Jan Resseger is upset that the New York Times posted an article seeking to revive the moribund Common Core standards.

Some states dropped the CC standards; some kept them but gave them a new name. Most dropped the CC-aligned tests.

In her view, the CCSS died because it was hated by significant numbers of teachers and parents. It launched the Opt Out movement in New York State, which annually enlists the non-cooperation of nearly 20 percent of the state’s test-eligible students.

They were hated because it was not “developed by governors, educational experts, state superintendents, and teachers,” as the founding myth claims, but by a small number of people who wrote them with minimal consultation of classroom teachers.

They were hated because they were funded by one man–Bill Gates–and never validated by any field trial in real classrooms.

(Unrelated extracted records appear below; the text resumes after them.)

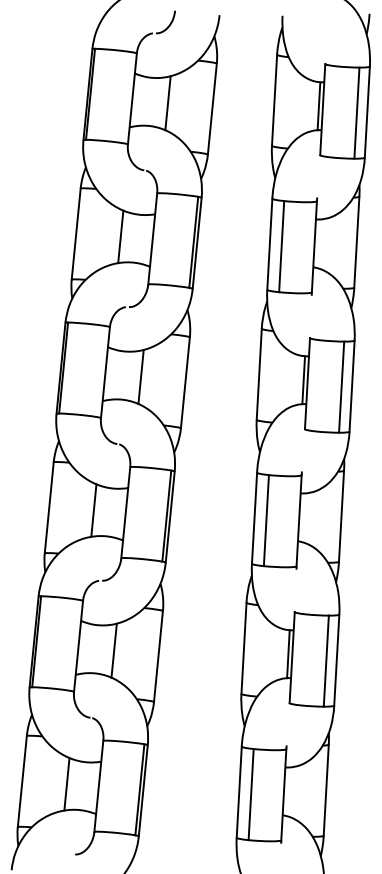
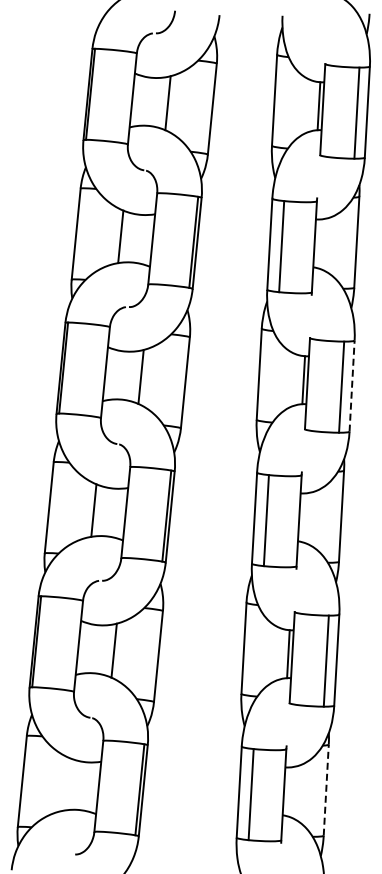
line at (352, 386): solid -> dashed
line at (66, 784): present -> none
line at (326, 790): solid -> dashed
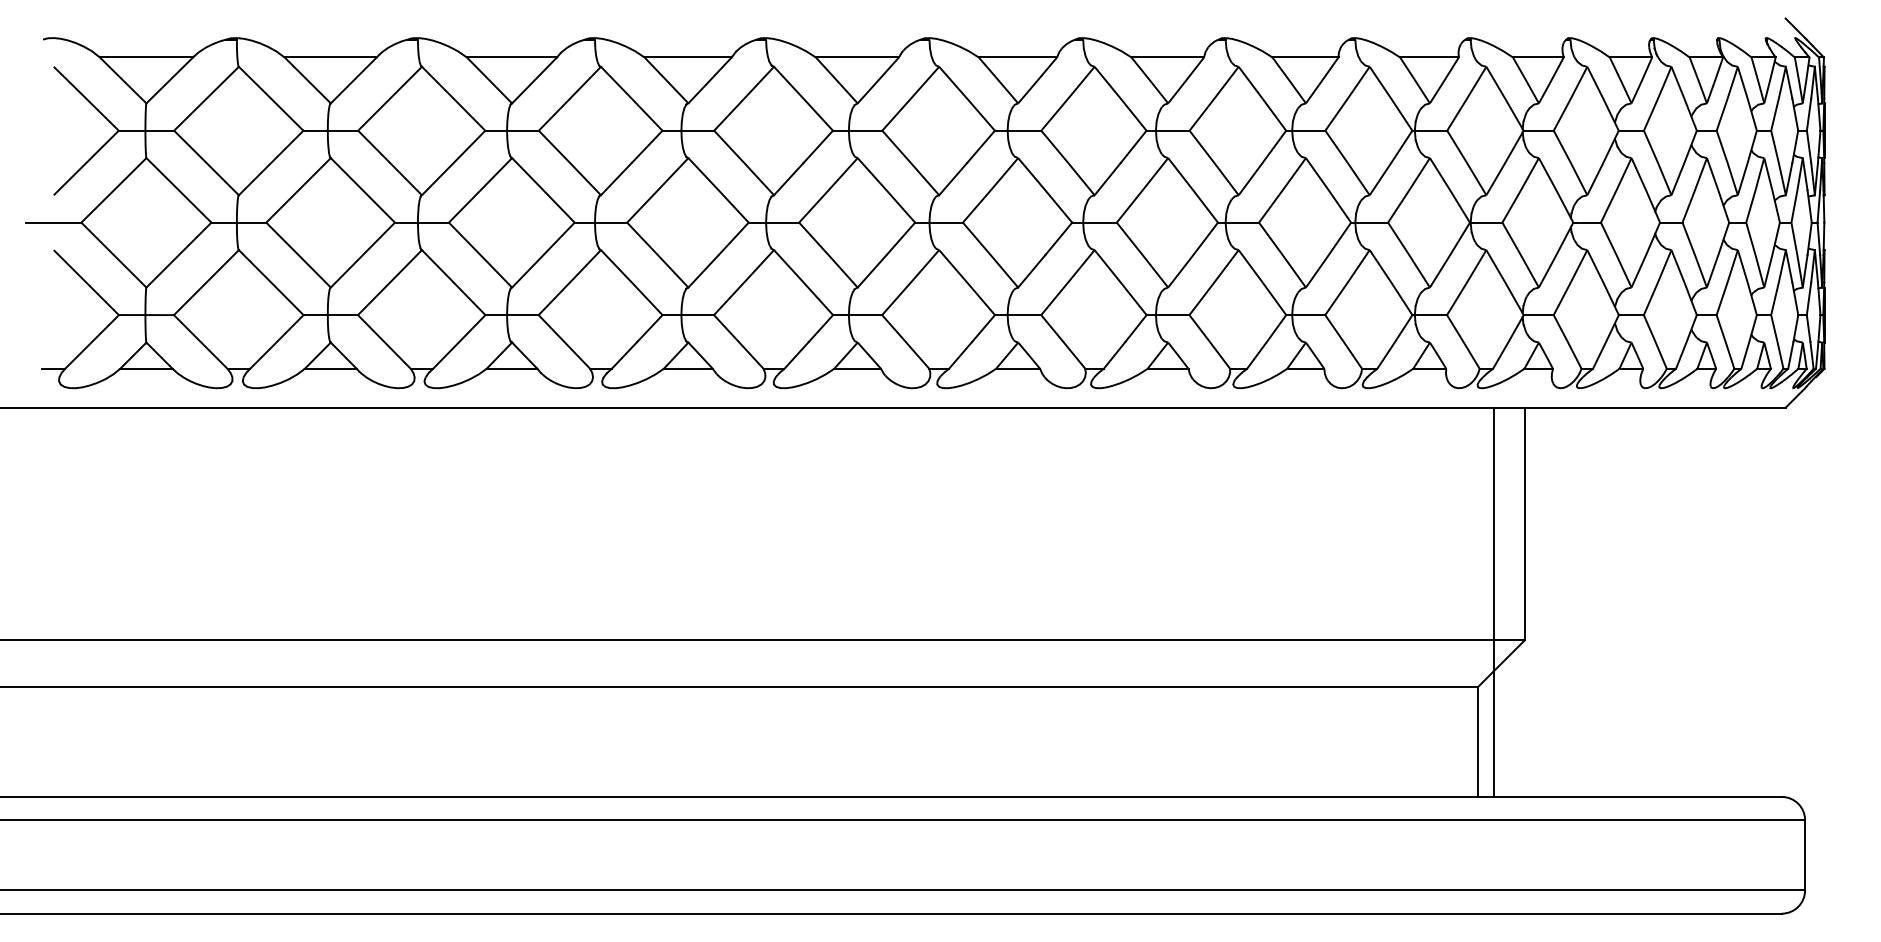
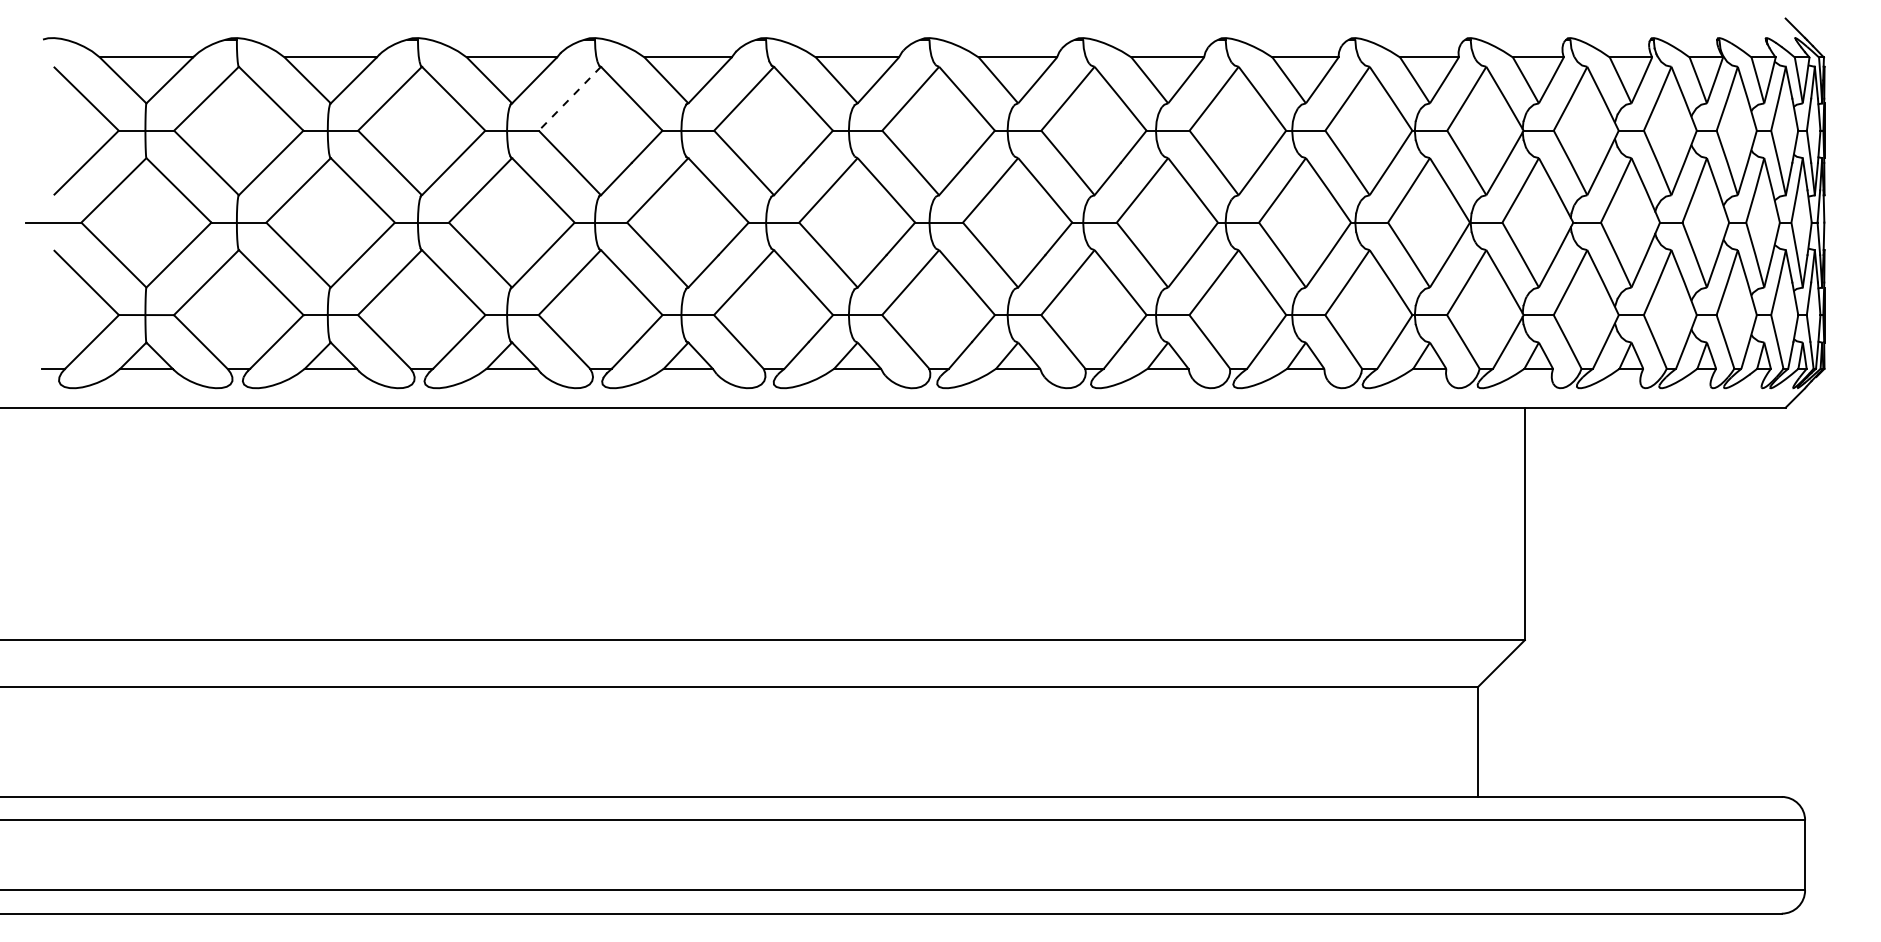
line at (570, 98): solid -> dashed
line at (1493, 601): present -> none
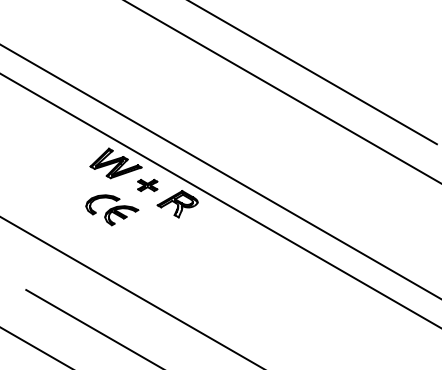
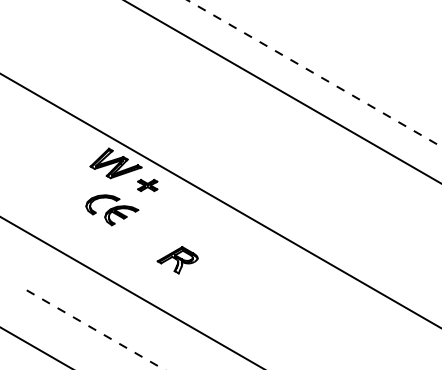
line at (312, 72): solid -> dashed
line at (220, 171): present -> none
part at (177, 204) position: (177, 204) -> (177, 260)
line at (95, 329): solid -> dashed
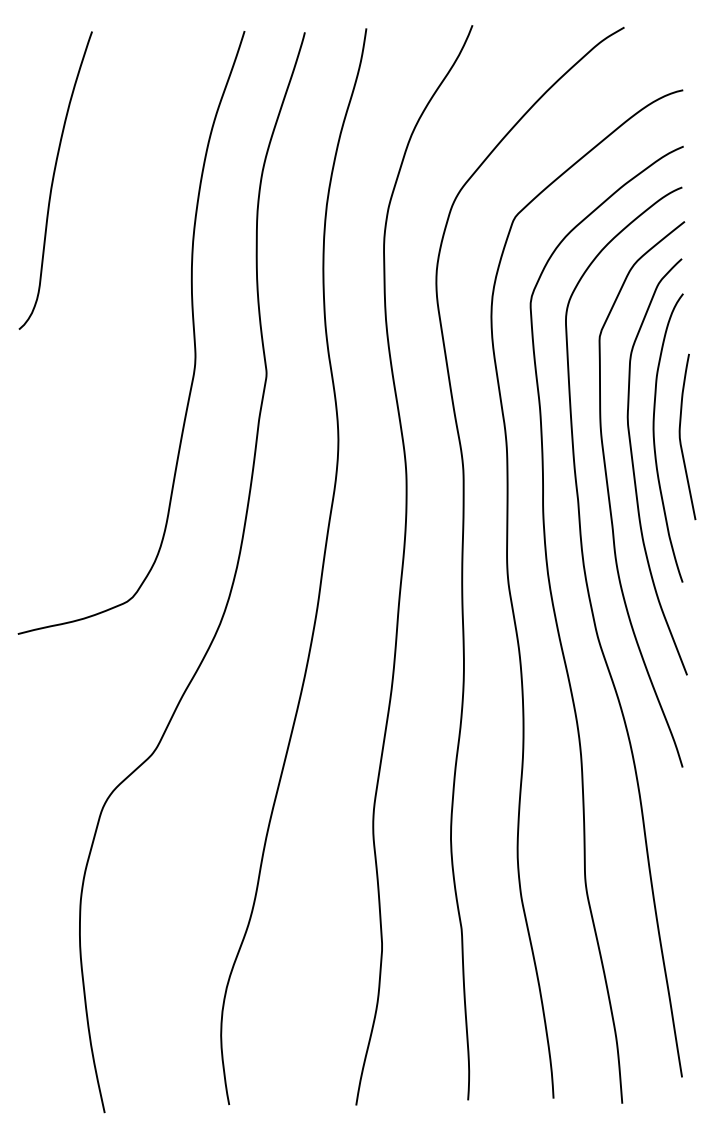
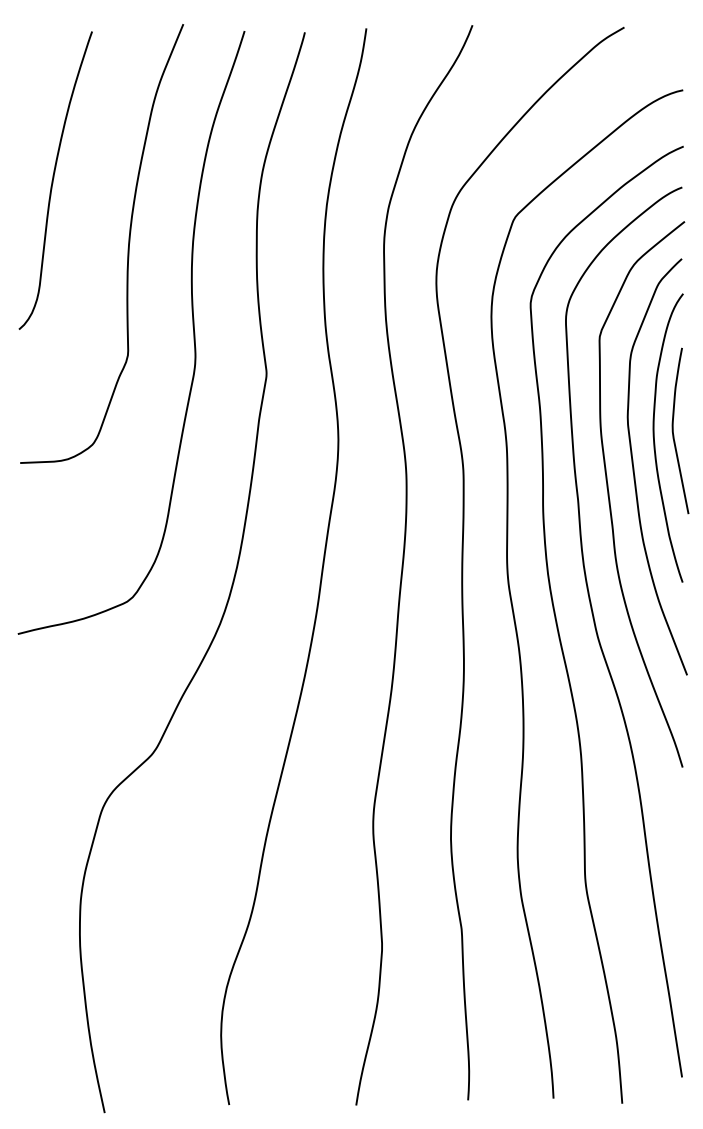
curve at (127, 248): none -> present
curve at (680, 436) position: (680, 436) -> (673, 430)
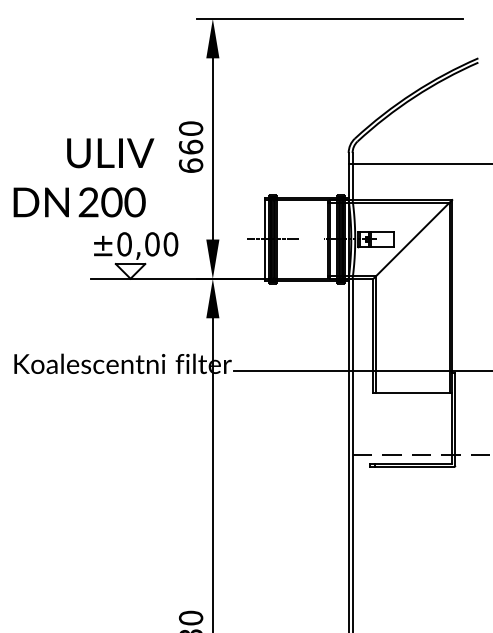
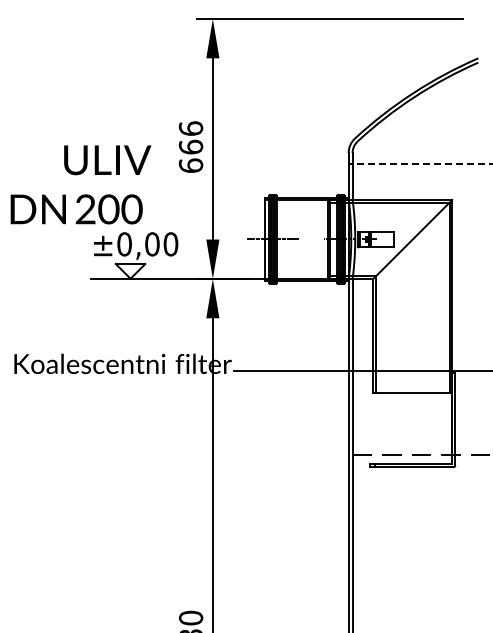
text at (190, 128): 660 -> 666
line at (420, 164): solid -> dashed
text at (83, 177) position: (83, 177) -> (80, 184)
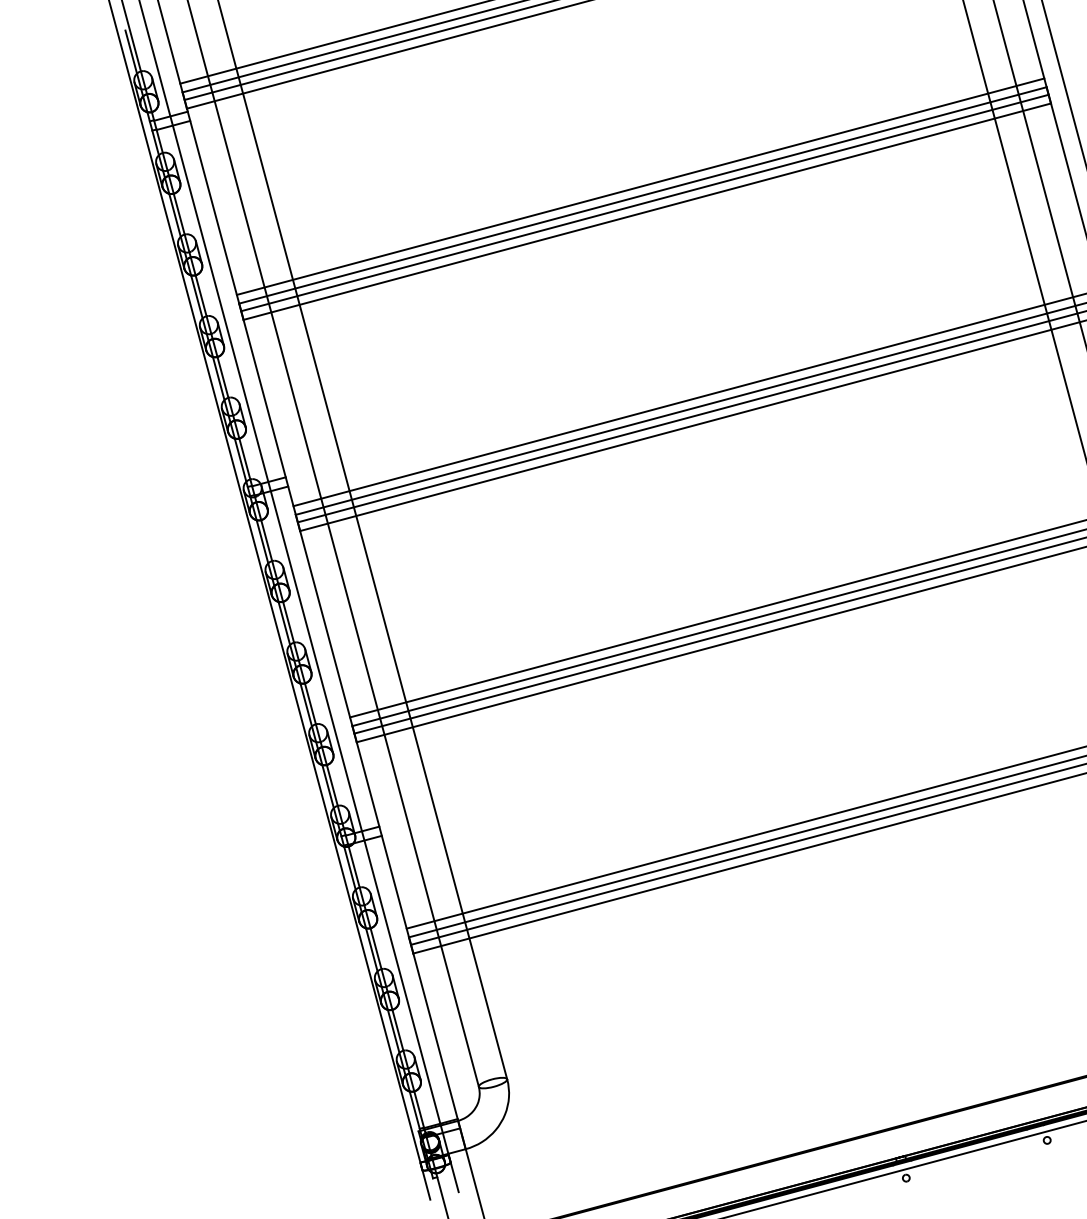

They were pushed on the states not by consent but by the lure of $5 billion in Race to the Top funding. The only state officials who had to agree were the governor and the state superintendent, and most of those have since moved on. The states that did not agree to accept the CCSS were not eligible to compete for RTTT billions

They fell into disfavor because activists on the right saw them as federal overreach and activists among teachers and parents in the center and on the left disliked the standards and hated the tests.

They lost support when the testing consortia that Arne Duncan funded with $360 million arbitrarily decided to align the CCSS test standards with those of the NAEP, which was totally inappropriate. The NAEP standard for “proficiency” is not grade-level, nor is it pass-fail. It represents a high level of achievement, like a B+ or an A-. Massachusetts is the only state in the nation where as much as 50% of students score NAEP proficient, yet the Common Core testing groups expected that most American students would reach that high mark. They did not, and the CCSS tests wrongly generated headlines that inaccurately labeled students, schools, and districts as “failing” when they did not reach an impossible benchmark.